Someone on the internet made the claim that stories of dragons hoarding gold were intended to be warnings against individual humans hoarding wealth.

Gold hoarders = dragons = destructive villains.

The parallels make sense, but is there any truth to the claim?

itsallfolklore

The medieval European dragon has roots in popular culture where the creatures manifested in oral narrative and belief. In legends (stories told generally to be believed) dragons were generally understood to be creatures that lived in a remote past or in remote geographic regions. They were believed to be real, so the dragons of legends were not a cautionary device.
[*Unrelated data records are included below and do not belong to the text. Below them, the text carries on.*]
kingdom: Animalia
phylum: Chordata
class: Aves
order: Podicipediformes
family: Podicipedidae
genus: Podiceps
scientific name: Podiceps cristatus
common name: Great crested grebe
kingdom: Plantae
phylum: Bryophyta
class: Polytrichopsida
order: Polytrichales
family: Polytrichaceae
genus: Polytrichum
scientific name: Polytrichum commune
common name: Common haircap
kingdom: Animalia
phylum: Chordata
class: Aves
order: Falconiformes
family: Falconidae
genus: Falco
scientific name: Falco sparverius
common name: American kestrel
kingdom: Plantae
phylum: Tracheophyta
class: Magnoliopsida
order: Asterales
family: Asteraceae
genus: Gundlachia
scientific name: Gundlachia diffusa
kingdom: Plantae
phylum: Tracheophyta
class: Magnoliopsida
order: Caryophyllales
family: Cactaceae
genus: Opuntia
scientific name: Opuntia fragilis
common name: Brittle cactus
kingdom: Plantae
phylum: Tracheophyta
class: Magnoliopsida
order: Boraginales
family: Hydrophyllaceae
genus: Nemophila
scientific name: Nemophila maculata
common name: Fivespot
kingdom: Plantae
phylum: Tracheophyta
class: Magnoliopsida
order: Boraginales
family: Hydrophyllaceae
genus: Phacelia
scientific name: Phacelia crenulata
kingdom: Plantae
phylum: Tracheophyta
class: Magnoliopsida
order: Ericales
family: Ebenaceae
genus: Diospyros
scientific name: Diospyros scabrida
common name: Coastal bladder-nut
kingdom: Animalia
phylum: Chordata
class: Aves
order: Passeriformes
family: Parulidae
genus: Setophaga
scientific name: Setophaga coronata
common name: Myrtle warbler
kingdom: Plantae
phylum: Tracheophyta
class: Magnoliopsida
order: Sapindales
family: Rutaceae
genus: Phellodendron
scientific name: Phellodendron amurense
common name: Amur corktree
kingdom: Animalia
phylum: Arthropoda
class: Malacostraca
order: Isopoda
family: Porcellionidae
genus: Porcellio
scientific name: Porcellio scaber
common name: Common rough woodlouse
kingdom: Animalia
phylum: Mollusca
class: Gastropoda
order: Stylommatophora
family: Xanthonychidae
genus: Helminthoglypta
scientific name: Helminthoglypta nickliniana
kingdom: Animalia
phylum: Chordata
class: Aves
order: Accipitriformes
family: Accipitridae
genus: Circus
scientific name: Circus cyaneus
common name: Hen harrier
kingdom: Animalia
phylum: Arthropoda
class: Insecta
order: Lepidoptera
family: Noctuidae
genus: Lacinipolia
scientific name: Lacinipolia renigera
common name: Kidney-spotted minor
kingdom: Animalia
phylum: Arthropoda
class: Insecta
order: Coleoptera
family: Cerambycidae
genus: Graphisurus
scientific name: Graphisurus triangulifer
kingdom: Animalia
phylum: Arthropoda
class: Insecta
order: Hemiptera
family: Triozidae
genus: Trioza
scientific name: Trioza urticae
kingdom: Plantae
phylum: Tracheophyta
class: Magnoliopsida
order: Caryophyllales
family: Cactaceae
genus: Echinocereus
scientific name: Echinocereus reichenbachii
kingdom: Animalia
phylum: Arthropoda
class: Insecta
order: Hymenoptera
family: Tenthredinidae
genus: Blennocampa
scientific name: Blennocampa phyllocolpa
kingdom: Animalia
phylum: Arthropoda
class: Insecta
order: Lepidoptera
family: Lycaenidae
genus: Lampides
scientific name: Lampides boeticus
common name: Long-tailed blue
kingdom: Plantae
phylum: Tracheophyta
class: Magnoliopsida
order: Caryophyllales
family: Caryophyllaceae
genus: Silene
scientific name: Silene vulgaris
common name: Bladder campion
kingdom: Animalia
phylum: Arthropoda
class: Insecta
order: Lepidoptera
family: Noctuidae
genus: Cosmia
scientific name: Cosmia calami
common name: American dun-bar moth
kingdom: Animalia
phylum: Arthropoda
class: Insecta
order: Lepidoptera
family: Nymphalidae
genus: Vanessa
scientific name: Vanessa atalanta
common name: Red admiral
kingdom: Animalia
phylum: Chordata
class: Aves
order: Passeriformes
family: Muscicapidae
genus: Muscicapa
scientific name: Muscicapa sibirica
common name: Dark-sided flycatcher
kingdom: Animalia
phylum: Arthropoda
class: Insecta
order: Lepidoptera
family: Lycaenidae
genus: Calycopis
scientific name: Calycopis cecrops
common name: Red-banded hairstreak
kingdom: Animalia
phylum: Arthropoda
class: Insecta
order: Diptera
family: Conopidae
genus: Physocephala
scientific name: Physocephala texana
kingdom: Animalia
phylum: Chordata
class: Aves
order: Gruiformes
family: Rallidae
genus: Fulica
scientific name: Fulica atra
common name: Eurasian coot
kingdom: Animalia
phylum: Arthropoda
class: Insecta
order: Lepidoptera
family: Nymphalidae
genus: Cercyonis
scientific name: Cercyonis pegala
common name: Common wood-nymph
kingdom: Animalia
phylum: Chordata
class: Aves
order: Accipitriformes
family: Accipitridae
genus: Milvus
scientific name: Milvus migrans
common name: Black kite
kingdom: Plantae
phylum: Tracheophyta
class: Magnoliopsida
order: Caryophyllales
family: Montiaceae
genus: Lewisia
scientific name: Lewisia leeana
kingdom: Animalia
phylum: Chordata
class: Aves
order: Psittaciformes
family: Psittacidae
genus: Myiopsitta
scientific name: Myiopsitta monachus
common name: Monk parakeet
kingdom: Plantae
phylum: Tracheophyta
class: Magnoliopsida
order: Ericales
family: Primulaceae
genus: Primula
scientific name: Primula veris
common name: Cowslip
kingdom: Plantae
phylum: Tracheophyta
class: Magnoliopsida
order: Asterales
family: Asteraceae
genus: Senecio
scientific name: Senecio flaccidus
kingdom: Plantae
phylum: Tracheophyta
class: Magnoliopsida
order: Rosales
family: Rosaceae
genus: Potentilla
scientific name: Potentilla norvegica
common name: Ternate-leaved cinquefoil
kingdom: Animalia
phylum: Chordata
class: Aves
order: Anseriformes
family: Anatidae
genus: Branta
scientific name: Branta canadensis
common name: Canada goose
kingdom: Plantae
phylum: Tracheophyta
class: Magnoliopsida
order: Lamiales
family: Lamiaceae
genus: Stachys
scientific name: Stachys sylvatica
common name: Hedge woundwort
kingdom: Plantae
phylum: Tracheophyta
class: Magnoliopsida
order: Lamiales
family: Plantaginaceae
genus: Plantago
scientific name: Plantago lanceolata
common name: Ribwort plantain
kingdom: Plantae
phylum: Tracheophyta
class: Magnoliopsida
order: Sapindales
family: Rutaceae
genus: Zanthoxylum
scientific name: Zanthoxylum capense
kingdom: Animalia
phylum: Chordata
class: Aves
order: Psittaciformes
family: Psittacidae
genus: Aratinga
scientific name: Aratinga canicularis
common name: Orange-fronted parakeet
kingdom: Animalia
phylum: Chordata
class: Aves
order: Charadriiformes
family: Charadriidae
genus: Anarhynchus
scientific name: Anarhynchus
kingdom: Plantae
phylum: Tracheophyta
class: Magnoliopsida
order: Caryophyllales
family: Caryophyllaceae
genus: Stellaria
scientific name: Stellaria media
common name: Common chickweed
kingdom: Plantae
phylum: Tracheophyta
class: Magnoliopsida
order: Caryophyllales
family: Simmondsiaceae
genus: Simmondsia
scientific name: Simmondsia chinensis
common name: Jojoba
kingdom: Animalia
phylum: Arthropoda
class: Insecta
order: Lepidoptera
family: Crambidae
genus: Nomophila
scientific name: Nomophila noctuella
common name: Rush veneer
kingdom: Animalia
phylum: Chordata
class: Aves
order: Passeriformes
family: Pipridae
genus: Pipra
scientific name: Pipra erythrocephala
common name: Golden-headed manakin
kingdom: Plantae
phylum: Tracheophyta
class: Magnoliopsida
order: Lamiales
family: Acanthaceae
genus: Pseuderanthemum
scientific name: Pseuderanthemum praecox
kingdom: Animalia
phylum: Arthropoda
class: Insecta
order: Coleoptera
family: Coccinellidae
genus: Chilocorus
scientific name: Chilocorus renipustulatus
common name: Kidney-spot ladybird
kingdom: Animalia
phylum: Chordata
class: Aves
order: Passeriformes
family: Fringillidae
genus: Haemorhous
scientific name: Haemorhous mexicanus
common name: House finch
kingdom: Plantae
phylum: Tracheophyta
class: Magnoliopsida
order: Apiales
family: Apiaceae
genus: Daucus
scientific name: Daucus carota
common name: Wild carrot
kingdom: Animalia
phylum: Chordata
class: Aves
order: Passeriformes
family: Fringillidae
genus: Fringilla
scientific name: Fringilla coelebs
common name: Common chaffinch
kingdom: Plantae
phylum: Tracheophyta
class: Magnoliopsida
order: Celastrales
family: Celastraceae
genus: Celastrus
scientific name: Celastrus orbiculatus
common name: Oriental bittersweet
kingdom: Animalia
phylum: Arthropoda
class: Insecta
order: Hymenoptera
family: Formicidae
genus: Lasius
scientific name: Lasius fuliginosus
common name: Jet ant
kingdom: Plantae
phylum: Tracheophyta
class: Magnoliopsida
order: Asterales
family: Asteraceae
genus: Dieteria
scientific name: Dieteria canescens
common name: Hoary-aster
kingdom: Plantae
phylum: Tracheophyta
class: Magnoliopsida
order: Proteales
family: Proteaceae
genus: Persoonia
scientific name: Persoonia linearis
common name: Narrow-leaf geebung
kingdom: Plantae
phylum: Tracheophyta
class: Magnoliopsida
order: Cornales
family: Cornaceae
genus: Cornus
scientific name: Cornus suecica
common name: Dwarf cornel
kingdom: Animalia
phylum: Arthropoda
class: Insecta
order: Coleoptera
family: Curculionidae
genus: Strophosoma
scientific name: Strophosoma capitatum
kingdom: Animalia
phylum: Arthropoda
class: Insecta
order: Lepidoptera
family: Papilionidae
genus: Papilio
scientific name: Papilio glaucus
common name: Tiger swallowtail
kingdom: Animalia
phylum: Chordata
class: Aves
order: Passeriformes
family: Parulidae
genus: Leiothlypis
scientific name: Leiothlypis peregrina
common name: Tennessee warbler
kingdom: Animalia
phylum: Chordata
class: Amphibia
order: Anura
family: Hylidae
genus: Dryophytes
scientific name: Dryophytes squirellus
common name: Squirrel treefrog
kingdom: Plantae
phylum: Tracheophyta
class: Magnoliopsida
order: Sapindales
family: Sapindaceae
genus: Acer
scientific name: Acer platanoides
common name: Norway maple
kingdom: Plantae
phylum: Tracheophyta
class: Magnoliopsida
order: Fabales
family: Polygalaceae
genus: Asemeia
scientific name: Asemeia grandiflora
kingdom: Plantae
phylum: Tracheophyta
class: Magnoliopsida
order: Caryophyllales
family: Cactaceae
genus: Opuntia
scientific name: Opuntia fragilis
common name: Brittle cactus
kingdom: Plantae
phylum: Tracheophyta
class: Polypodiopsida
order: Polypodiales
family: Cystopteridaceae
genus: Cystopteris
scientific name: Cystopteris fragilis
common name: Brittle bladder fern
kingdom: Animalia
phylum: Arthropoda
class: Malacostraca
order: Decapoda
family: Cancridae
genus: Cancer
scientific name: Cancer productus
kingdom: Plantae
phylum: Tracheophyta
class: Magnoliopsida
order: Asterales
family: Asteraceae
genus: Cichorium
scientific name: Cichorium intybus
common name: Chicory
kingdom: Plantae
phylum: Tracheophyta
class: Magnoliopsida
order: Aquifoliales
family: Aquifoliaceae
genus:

They were just dangerous creatures.

Dragons also appear as monstrous antagonists in folktales, stories told as fiction, the novels of the folk. I don't believe I have ever encountered evidence of a European folktale being told where the audience or the storyteller understood its components in allegorical terms. The European folk mind did not think in these terms, so one would not look to form of oral narrative - legend, folktale, or others - to find evidence of this interpretation of the medieval dragon.

The dragon also featured in medieval and later literature. This is out of my field, but I do understand that the dragon often was seen as a manifestation of the devil (or a devil), to be killed by a saint (preferable Saint George). In the case of St. George killing the dragon, we see literary and often artistic adaptations of a famous folktale (ATU 300), taken into hagiography here the fight between hero and monster were seen in strict, Christian (and allegorical) terms. In this case, however, we are still not seeing the dragon as an allegory for the ultra rich.

Perhaps a medievalist can address this question of medieval literature and come up with an example along the lines requested by OP. I doubt, however, that such an example would represent the mainstream.